Im Kindes- und Jugendalter zählen atopische Erkrankungen wie das atopische Ekzem (Neurodermitis), Heuschnupfen (Pollinosis) und Asthma bronchiale zu den am häufigsten auftretenden gesundheitlichen Beschwerden. Neben Heuschnupfen bzw. saisonaler allergischer Rhinitis weisen auch das atopische Ekzem und Asthma bronchiale unterschiedliche saisonale Muster gehäuften Auftretens in der Bevölkerung auf.

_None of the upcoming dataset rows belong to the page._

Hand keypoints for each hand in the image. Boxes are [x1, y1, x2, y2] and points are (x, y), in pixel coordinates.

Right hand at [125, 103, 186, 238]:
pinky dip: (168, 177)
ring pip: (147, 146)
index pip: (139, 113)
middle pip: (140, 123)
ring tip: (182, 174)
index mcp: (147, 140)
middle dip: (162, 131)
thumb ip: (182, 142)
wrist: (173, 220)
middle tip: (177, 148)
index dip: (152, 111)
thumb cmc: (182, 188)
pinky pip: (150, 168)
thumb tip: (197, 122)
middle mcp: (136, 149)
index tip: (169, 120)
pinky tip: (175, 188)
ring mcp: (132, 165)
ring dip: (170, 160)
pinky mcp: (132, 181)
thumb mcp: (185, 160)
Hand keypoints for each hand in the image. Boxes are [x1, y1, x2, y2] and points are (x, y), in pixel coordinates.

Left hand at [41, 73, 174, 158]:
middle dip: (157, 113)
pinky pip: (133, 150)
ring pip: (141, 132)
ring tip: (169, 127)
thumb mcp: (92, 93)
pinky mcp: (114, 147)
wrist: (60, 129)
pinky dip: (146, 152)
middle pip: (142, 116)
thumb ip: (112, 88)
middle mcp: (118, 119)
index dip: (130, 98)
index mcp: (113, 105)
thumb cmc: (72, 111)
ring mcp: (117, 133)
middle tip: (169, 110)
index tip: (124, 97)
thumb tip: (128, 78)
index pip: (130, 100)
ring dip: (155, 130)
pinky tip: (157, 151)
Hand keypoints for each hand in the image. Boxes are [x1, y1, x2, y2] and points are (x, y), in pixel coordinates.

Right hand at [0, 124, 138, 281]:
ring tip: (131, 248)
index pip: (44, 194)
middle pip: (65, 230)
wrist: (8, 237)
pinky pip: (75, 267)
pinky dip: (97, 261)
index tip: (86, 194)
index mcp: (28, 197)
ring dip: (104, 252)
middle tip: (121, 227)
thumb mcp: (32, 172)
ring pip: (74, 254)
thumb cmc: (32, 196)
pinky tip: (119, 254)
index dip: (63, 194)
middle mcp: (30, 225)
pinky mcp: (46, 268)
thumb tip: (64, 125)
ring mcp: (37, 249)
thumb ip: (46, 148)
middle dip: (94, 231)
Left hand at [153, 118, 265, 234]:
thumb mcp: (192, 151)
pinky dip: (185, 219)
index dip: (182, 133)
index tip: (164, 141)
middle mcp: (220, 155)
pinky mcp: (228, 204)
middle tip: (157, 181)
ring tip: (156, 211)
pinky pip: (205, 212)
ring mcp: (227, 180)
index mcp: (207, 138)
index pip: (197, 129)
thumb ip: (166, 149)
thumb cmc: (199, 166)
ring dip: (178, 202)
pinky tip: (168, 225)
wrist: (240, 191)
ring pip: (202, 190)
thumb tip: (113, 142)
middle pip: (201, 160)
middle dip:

Krankenkassendaten als Basis

Grundlage für die statistische Analyse sind die bundesweiten krankenkassenübergreifenden vertragsärztlichen Abrechnungsdaten der Jahre 2010 bis 2021 von Kindern und Jugendlichen im Altersbereich 0 bis 17 Jahre. Die Erfassung der Inzidenz der allergischen Erkrankungen atopisches Ekzem, Heuschnupfen und Asthma bronchiale erfolgte pro Jahr im Zeitraum 2013 bis 2020 und pro Quartal im Zeitraum 1/2013 bis 3/2021. Das Neuauftreten einer atopischen Erkrankung wurde angenommen, wenn eine „gesicherte“ Diagnose erstmalig in einem Quartal des Berichtsjahres und wiederholt zumindest einmalig in den folgenden vier Quartalen verschlüsselt wurde.